I am the Jewish victim of extremist actions. I am the human rights activist who is beaten up for criticising my government. I am the young girl being denied the right to decide over my own body. I am the child who has no access to education. I am the immigrant who is not treated with human dignity.   

And I look to the Human Rights Council to raise awareness of my case and request that my perpetrators are held accountable.
It is disheartening that I could have continued the list of victims on whom we need to focus our attention. To complete the list, I would have had to deny everyone else their right to speak. I believe many of us these days wake up with the feeling that the world - as eloquently put by the High Commissioner for Human Rights – is cart-wheeling into a future more uncertain and unpredictable than ever before.

The United Nations represents - for good or worse - our best chance to steer the unruly future into a better place for the world's growing population. And the UN Human Rights Council plays an increasingly vital role.


The Council is doing its job in a changing world where our usual understanding of a human rights violator is challenged as non-state actors become more and more dominant. For the victim, violation and abuse feels the same, whether the perpetrator is part of brutal regime or a murderous gang of terrorists.

The special session last year on Iraq in light of the abuses committed by the socalled  Islamic State sent a strong and united message from the international community: No one involved in this conflict are beyond the rule of law and can run away from justice.

Boko Haram is another brutal and unscrupulous non-state actor that without explanation or clear goals murders and kidnaps innocent people. They too should not go unchecked. These gross violations of international humanitarian law, human rights and human dignity must be stopped. And the perpetrators must be held responsible. The government of Nigeria must resume the full responsibility of protecting its citizens and, if needed, ask for international support to combat these terrorists.

Mr. President

The Human Rights Council is often criticised for internal disagreements between members, but in my opinion, that criticism is based on the misunderstanding of the very concept of the Human Rights Council.
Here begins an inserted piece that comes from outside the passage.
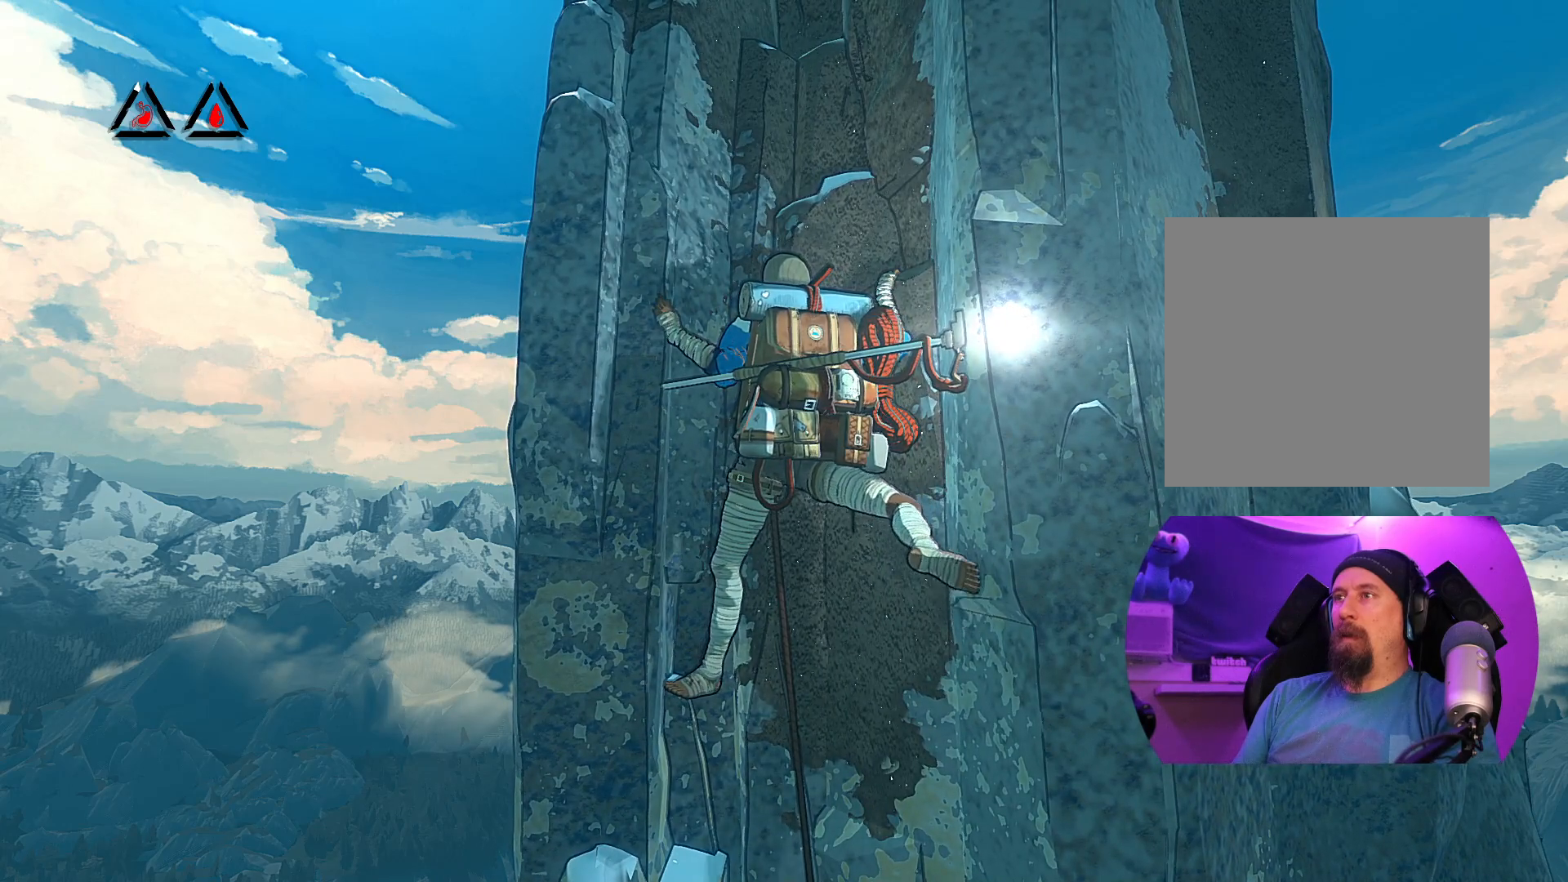
{"buttons": ["R1"], "left_stick": "center", "right_stick": "center", "events": [[183, "R1", "down"]]}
The strength of this council is that its composition reflects the global political landscape and, hence, also global disagreements. It is from its composition that the Human Rights Council draws its credibility. It is the scene where the world come together to discuss the issues that are difficult for all of us. And it is the place where we find solutions together.

The 10-year Convention against Torture Initiative – the CTI – which my Government launched last year together with the Governments of Chile, Ghana, Indonesia and Morocco is designed precisely in this spirit of finding solutions together. Solutions, to promote universal ratification and a better implementation of the UN Convention against Torture. Solutions, to ensure the respect for the absolute prohibition of torture  – one of the most fundamental rights of persons. Solutions, in fact, to ensure that government authorities do not misuse their power over individuals, in situations where the individual cannot just walk away.

Mr President,
We seek strength and guidance in the values which unite us as human beings across the globe and which lie as a foundation of this Council; Instead of anarchy, intolerance and barbarism we insist - even in our darkest hour - on rule of law, mutual understanding and human compassion. We remind ourselves that the effect of terrorism solely depends on our reaction to it.

Our steadfast insistence on our fundamental values is our strongest weapon against terrorism. If we react with security measures infringing on the rule of law and the fundamental freedom of our citizens. Or with rhetorics generalizing and demonizing a minority among us. Or by curbing our freedom of expression in fear. Then the terrorists will have prevailed.  It is our collective obligation to ensure that his will never happen.